▸ EXERCISE BRIEF
Below are some records; give them all again exactly, but not the pictures.

▸ MATERIALS PROVIDED

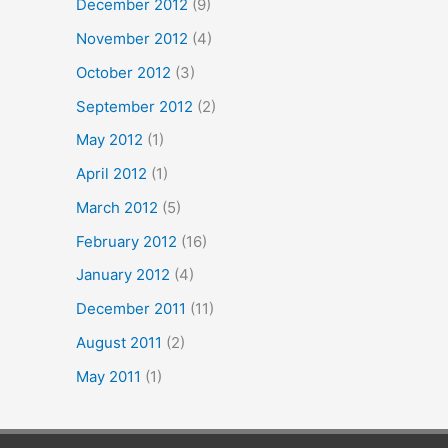
December 2012
(9)
November 2012
(4)
October 2012
(3)
September 2012
(2)
May 2012
(1)
April 2012
(1)
March 2012
(5)
February 2012
(16)
January 2012
(4)
December 2011
(11)
August 2011
(2)
May 2011
(1)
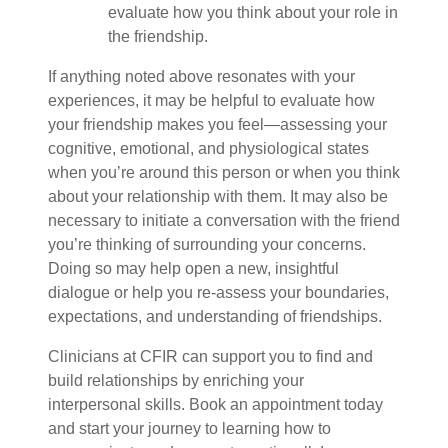
evaluate how you think about your role in
the friendship.
If anything noted above resonates with your
experiences, it may be helpful to evaluate how
your friendship makes you feel—assessing your
cognitive, emotional, and physiological states
when you’re around this person or when you think
about your relationship with them. It may also be
necessary to initiate a conversation with the friend
you’re thinking of surrounding your concerns.
Doing so may help open a new, insightful
dialogue or help you re-assess your boundaries,
expectations, and understanding of friendships.
Clinicians at CFIR can support you to find and
build relationships by enriching your
interpersonal skills. Book an appointment today
and start your journey to learning how to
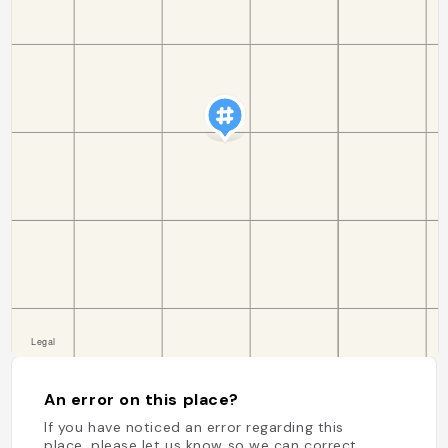
An error on this place?
If you have noticed an error regarding this
place, please let us know so we can correct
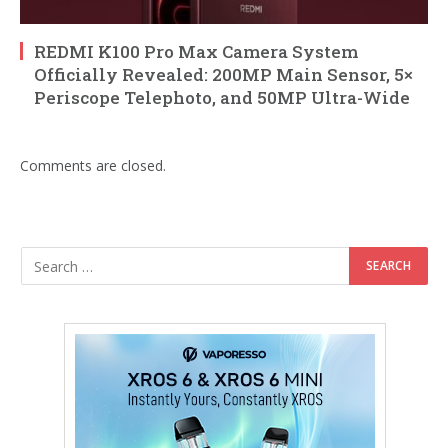
REDMI K100 Pro Max Camera System
Officially Revealed: 200MP Main Sensor, 5×
Periscope Telephoto, and 50MP Ultra-Wide
Comments are closed.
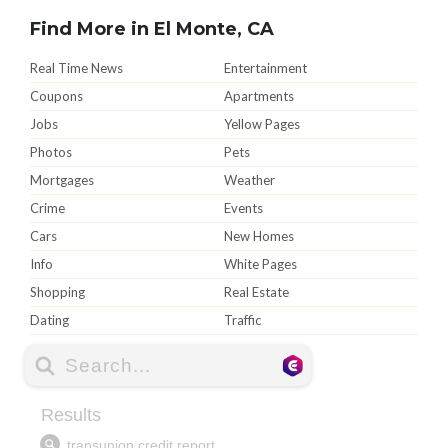
Find More in El Monte, CA
Real Time News
Entertainment
Coupons
Apartments
Jobs
Yellow Pages
Photos
Pets
Mortgages
Weather
Crime
Events
Cars
New Homes
Info
White Pages
Shopping
Real Estate
Dating
Traffic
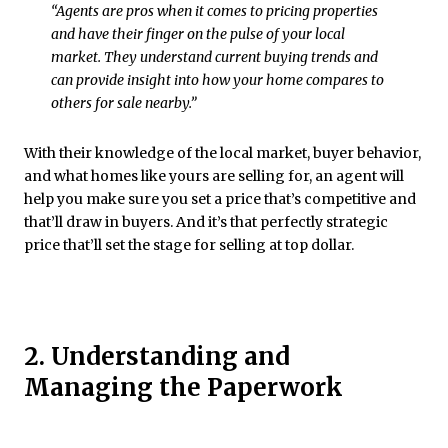
“Agents are pros when it comes to pricing properties
and have their finger on the pulse of your local
market. They understand current buying trends and
can provide insight into how your home compares to
others for sale nearby.”
With their knowledge of the local market, buyer behavior,
and what homes like yours are selling for, an agent will
help you make sure you set a price that’s competitive and
that’ll draw in buyers. And it’s that perfectly strategic
price that’ll set the stage for selling at top dollar.
2. Understanding and
Managing the Paperwork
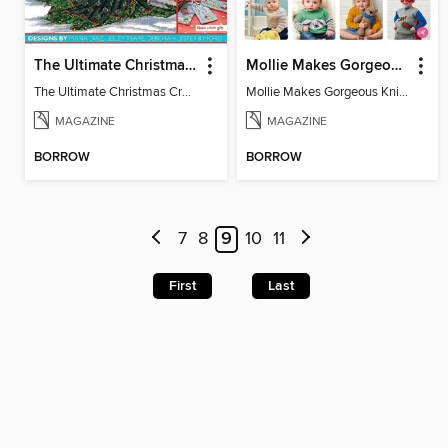
The Ultimate Christmas Cross Stitch Collection
Mollie Makes Gorgeous Knits
The Ultimate Christmas Cross Stitch Collection
Mollie Makes Gorgeous Knits
MAGAZINE
MAGAZINE
BORROW
BORROW
7
8
9
10
11
First
Last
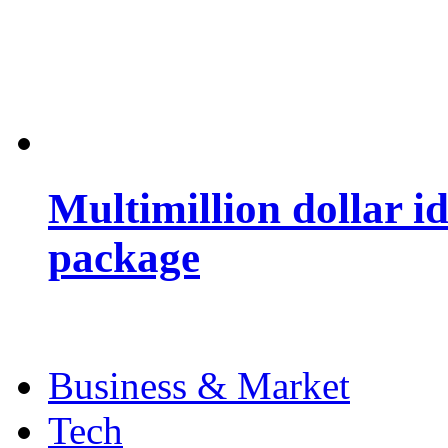
Multimillion dollar 
package
Business & Market
Tech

▸ ANSWER
December 2012
(9)
November 2012
(4)
October 2012
(3)
September 2012
(2)
May 2012
(1)
April 2012
(1)
March 2012
(5)
February 2012
(16)
January 2012
(4)
December 2011
(11)
August 2011
(2)
May 2011
(1)
evaluate how you think about your role in
the friendship.
If anything noted above resonates with your
experiences, it may be helpful to evaluate how
your friendship makes you feel—assessing your
cognitive, emotional, and physiological states
when you’re around this person or when you think
about your relationship with them. It may also be
necessary to initiate a conversation with the friend
you’re thinking of surrounding your concerns.
Doing so may help open a new, insightful
dialogue or help you re-assess your boundaries,
expectations, and understanding of friendships.
Clinicians at CFIR can support you to find and
build relationships by enriching your
interpersonal skills. Book an appointment today
and start your journey to learning how to
An error on this place?
If you have noticed an error regarding this
place, please let us know so we can correct
REDMI K100 Pro Max Camera System
Officially Revealed: 200MP Main Sensor, 5×
Periscope Telephoto, and 50MP Ultra-Wide
Comments are closed.
Find More in El Monte, CA
Real Time News
Entertainment
Coupons
Apartments
Jobs
Yellow Pages
Photos
Pets
Mortgages
Weather
Crime
Events
Cars
New Homes
Info
White Pages
Shopping
Real Estate
Dating
Traffic
“Agents are pros when it comes to pricing properties
and have their finger on the pulse of your local
market. They understand current buying trends and
can provide insight into how your home compares to
others for sale nearby.”
With their knowledge of the local market, buyer behavior,
and what homes like yours are selling for, an agent will
help you make sure you set a price that’s competitive and
that’ll draw in buyers. And it’s that perfectly strategic
price that’ll set the stage for selling at top dollar.
2. Understanding and
Managing the Paperwork
The Ultimate Christmas Cross Stitch Collection
Mollie Makes Gorgeous Knits
The Ultimate Christmas Cross Stitch Collection
Mollie Makes Gorgeous Knits
MAGAZINE
MAGAZINE
BORROW
BORROW
7
8
9
10
11
First
Last
Multimillion dollar 
package
Business & Market
Tech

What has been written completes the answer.